Requirements: Copy out the rows verbatim, beginning at the line that contains "Subject: right heart atrium." and continuing through the last row, with both ends included.

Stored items
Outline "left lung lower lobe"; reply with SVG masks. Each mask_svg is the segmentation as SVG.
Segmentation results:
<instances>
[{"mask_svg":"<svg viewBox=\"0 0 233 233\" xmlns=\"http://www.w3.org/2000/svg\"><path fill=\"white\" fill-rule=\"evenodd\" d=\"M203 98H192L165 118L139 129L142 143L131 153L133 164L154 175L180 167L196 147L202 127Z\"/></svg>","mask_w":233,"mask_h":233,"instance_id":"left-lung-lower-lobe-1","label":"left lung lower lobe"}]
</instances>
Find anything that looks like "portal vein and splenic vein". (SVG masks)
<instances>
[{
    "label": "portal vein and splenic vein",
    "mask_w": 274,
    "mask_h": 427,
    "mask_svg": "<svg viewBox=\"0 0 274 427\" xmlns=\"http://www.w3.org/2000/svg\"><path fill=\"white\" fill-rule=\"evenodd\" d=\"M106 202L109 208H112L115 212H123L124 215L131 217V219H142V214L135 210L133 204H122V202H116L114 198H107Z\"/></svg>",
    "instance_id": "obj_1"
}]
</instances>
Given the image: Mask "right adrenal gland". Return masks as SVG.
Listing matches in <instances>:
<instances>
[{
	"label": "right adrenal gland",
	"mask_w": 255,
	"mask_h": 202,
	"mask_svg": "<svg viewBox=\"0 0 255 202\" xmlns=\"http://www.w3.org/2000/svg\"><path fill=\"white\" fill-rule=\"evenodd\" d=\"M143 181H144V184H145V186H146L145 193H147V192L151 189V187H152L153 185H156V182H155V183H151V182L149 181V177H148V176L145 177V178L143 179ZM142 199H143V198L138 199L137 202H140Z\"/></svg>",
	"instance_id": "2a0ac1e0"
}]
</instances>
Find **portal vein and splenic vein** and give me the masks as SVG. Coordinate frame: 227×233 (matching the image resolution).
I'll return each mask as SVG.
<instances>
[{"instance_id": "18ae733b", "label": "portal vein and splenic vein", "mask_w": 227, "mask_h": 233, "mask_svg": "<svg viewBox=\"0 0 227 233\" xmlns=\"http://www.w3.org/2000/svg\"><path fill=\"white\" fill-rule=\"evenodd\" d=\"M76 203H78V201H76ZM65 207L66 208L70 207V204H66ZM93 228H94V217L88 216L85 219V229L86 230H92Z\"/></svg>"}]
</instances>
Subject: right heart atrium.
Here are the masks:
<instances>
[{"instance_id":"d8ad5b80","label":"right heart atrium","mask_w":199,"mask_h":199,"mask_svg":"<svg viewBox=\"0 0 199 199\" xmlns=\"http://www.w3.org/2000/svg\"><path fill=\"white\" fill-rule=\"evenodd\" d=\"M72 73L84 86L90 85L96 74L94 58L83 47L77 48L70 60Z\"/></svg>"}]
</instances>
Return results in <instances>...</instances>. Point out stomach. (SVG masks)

Result of this exercise:
Subject: right heart atrium.
Here are the masks:
<instances>
[{"instance_id":"d8ad5b80","label":"right heart atrium","mask_w":199,"mask_h":199,"mask_svg":"<svg viewBox=\"0 0 199 199\" xmlns=\"http://www.w3.org/2000/svg\"><path fill=\"white\" fill-rule=\"evenodd\" d=\"M72 73L84 86L90 85L96 74L94 58L83 47L77 48L70 60Z\"/></svg>"}]
</instances>
Return results in <instances>...</instances>. Point out stomach. (SVG masks)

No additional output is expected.